There’s the global power game: Does the U.S. now get to use Iraq as a base–and a precedent–to invade Syria and Iran, too? Has the war injured the terrorists–or inflamed them? Will the U.S. victory bring secular democracy to the Middle East or more entrenched fundamentalism? Will Russia and France serve as the core magnet of a third major power in the world, a Eurocentric third weight to balance against China and the U.S., or will they slide into impotence and irrelevance?

It will be a long time before we know the outcomes of these games. Almost certainly, we Americans will have stopped paying attention by then. (Of course, there are some games we never pay attention to in the first place: for example, the game in central Africa that has killed over 2 million people in the last decade and left thousands of women and children with their hands hacked off–a half-century-long game far too slow and complicated for our attention span.)

We Americans love the 100-yard dash. (The 10,000-meter run? Well, we leave that to the Ethiopians and Algerians.) We love the slam dunk and the quick-launched three-pointer. (Working the shot clock while waiting for the give-and-go? Well, we leave that to the pointed heads in the Ivy League, who are hardly typical Americans.) We want our quick buck, our Speed Pass, our fast food, and our overnight dry cleaning.

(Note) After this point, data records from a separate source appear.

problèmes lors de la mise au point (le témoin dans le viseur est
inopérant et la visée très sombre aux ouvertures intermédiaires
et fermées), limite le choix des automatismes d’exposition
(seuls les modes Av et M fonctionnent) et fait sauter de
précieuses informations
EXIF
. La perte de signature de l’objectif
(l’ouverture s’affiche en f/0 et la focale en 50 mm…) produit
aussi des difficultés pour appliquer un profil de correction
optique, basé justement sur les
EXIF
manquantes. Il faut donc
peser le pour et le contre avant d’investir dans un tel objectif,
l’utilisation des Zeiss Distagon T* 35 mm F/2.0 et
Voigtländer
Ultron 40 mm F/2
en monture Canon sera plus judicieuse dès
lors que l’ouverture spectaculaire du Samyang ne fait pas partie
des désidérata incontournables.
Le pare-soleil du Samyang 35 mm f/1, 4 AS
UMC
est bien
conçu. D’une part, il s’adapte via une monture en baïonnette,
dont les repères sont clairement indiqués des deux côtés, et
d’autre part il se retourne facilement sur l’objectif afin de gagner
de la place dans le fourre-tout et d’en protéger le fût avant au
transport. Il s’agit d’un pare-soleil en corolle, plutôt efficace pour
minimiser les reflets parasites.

We are, in other words, adolescents. Our impatience is our great national virtue and our curse. We have energy and verve and muscle, and we make things happen fast. It’s why we are the greatest inventors the world has ever seen. The French will take hours to prepare a meal, and then take hours to eat it. The Germans will sit not just for a three-hour opera, but for a twelve-hour Ring Cycle. The Russians–well, the Russians have been waiting in lines for centuries, and a four-hour game of chess is for them a pleasure. The Russians and the French and the Germans, you see, are grownups. But we are adolescents, and we hate to wait.

Some things, however, demand the long wait and the long-range view: great wines, for example, and global warming. And the wisdom of age. And world history.